Facciamo un esempio non marginale. Parlando del libro di Pellico, "Le mie prigioni", si addolcisce decisamente l’immagine del carcere moravo dello Spielberg che tanto scosse la coscienza morale italiana ed europea. Nella tetra fortezza "le stanze non erano oscure segrete, ma ambienti sufficientemente spaziosi e rischiarati da finestre"; si sa che "il compagno di stanza non era imposto ma scelto dai carcerati medesimi", che "il vitto dei patrioti era migliore di quello riservato ai criminali comuni", che la lettura di libri fu almeno nel primo periodo consentita e che libera era la conversazione tra compagni di sventura. Per non dire della celebre amputazione di Maroncelli, il cui pessimo esito si dovrebbe non alla sprovvedutezza di un barbiere, ma alla professionalità di ben quattro medici. "Si sa": da quali fonti però, si chiede chi legge un libro di storia.
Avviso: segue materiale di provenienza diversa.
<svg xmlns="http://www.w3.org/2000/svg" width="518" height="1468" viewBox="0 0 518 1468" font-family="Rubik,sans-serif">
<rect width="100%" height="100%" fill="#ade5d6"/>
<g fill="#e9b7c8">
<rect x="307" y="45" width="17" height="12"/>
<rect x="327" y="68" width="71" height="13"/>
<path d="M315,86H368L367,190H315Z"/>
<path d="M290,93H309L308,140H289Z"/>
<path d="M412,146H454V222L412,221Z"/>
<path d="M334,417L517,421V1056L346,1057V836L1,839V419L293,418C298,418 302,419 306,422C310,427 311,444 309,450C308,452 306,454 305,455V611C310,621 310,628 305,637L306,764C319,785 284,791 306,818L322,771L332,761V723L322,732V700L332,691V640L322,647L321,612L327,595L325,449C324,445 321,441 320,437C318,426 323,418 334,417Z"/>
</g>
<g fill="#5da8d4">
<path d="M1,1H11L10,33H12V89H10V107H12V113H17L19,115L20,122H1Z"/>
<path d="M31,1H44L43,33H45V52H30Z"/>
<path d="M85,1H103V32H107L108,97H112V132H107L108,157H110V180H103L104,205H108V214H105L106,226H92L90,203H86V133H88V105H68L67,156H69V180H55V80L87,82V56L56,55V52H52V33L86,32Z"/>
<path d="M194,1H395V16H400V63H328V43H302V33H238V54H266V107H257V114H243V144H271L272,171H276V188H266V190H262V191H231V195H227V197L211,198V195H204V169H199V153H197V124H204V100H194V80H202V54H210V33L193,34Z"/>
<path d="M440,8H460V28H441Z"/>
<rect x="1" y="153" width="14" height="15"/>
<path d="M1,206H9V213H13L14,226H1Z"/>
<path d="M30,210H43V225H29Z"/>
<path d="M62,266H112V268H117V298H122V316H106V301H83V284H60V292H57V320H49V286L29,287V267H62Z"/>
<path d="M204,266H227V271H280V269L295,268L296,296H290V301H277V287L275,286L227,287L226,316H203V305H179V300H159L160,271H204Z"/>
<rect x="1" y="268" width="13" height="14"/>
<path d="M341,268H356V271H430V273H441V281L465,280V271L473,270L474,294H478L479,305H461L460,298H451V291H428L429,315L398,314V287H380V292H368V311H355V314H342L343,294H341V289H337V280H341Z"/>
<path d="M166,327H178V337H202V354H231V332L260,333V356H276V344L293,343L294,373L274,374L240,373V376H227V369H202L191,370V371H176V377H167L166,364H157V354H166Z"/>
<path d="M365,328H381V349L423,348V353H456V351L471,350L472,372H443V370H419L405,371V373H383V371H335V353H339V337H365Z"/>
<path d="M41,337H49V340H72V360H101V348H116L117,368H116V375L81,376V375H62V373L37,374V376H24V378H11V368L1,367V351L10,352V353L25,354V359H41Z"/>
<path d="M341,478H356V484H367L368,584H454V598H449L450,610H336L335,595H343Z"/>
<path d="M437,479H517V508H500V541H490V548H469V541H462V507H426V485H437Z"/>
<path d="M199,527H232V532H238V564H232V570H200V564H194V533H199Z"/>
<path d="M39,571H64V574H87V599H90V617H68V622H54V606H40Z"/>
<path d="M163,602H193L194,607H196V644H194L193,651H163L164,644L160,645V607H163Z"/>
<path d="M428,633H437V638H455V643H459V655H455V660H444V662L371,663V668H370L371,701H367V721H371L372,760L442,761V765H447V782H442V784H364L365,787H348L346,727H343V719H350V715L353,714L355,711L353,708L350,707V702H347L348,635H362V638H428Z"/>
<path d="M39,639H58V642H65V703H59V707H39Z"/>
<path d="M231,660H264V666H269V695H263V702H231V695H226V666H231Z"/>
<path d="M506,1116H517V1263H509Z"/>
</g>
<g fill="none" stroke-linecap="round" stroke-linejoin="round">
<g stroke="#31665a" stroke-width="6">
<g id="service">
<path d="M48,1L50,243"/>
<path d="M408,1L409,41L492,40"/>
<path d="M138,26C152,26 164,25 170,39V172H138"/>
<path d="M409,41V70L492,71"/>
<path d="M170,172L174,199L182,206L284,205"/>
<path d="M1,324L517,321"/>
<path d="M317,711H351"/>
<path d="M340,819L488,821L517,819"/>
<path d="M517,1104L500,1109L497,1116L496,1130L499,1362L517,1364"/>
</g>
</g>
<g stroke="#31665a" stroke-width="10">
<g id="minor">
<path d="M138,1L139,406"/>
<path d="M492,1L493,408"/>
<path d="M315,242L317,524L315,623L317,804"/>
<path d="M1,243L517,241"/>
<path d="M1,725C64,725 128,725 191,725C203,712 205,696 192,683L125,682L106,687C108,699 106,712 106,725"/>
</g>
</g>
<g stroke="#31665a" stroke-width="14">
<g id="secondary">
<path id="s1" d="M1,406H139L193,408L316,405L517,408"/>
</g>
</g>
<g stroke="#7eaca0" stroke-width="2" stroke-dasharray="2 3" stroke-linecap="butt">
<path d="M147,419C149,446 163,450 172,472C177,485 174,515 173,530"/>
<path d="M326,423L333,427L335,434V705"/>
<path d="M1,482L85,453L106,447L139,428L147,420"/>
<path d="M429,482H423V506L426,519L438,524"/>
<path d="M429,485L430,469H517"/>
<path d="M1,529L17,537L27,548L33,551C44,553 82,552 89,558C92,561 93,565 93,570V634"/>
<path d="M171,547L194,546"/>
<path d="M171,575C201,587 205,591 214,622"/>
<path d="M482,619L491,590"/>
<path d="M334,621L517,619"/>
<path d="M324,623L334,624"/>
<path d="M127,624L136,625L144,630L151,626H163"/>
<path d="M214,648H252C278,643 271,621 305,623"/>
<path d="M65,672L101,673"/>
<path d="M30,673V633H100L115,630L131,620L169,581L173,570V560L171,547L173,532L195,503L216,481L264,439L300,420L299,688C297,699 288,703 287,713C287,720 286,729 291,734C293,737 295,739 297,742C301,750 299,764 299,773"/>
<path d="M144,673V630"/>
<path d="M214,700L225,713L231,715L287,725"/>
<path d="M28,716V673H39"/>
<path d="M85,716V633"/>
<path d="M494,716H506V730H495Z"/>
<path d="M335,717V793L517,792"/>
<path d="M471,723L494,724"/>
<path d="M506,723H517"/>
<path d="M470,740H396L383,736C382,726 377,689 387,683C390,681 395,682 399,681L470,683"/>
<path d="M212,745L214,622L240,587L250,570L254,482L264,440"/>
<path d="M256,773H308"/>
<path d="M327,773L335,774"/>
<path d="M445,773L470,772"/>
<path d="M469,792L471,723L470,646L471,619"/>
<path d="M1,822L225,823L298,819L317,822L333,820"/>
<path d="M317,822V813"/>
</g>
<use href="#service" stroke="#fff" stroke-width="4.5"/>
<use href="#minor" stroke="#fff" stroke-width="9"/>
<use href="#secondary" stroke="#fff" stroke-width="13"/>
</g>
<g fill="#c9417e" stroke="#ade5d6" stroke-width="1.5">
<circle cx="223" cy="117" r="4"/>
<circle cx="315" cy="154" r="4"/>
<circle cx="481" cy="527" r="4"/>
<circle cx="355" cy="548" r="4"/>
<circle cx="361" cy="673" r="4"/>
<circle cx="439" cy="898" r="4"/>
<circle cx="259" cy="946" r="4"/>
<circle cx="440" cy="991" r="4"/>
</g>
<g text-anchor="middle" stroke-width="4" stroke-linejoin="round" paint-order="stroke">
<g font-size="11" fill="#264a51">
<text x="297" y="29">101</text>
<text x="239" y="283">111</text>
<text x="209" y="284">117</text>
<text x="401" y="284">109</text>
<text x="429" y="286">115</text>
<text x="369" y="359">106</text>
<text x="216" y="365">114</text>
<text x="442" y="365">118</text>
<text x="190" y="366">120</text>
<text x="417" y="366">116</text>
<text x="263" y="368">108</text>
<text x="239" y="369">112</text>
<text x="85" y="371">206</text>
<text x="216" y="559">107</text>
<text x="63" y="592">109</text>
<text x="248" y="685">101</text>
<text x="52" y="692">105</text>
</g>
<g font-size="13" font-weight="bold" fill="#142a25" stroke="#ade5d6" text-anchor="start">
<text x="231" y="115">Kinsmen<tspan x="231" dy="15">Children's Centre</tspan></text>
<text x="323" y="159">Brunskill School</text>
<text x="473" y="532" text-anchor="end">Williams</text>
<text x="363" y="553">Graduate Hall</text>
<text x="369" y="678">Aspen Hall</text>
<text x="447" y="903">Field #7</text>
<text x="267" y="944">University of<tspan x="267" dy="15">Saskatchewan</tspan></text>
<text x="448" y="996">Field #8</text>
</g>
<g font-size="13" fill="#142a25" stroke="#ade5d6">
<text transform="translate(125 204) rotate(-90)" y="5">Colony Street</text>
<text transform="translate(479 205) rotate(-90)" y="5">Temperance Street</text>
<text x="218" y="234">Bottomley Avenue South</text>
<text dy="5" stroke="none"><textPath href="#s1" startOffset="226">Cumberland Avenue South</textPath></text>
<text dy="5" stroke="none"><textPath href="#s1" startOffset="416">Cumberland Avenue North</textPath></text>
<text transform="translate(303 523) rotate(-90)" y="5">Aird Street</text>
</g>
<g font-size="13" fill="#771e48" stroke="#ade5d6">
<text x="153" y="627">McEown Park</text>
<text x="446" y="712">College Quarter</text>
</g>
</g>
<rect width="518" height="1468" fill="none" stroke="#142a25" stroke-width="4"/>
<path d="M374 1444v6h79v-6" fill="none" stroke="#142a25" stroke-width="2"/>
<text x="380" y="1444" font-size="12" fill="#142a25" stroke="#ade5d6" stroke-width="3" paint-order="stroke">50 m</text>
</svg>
Chi legge un romanzo invece è portato a pensare che quel "si sa" rifletta l’immagine delle carceri austriache coltivata dal suo protagonista, il cui punto di vista, ancora una volta, orienta lo sguardo dell’autrice. La quale ha presente l’apologia dello Spielberg contenuta in un libro di Paride Zaiotti, magistrato di origine trentina anche lui, a sua volta intellettuale colto e buon letterato, quasi un alter ego di Salvotti. Il libro lo scrive su incarico del governo austriaco, perché lo difenda dalle accuse di un’opinione commossa e indignata. Perché dovremmo dar fede a una penna prezzolata, anziché alla testimonianza nobilissima de "Le mie prigioni"? Così risponde, in un pamphlet furibondo ("Paride Zaiotti inquisitore austriaco in Italia svergognato dal suo libro contro Enrico Misley", 1835), Pietro Giordani, l’amico-maestro di Leopardi: l’opuscolo è riprodotto per intero in google libri e la sua lettura consente di misurare l’estrema durezza della polemica contemporanea sul tema.
Tra i recensori di "In nome dell’imperatore" più d’uno si accontenta invece della pagina "alla Zaiotti" per una demitizzazione –o meglio, in questo caso, per una banalizzazione– a troppo buon mercato.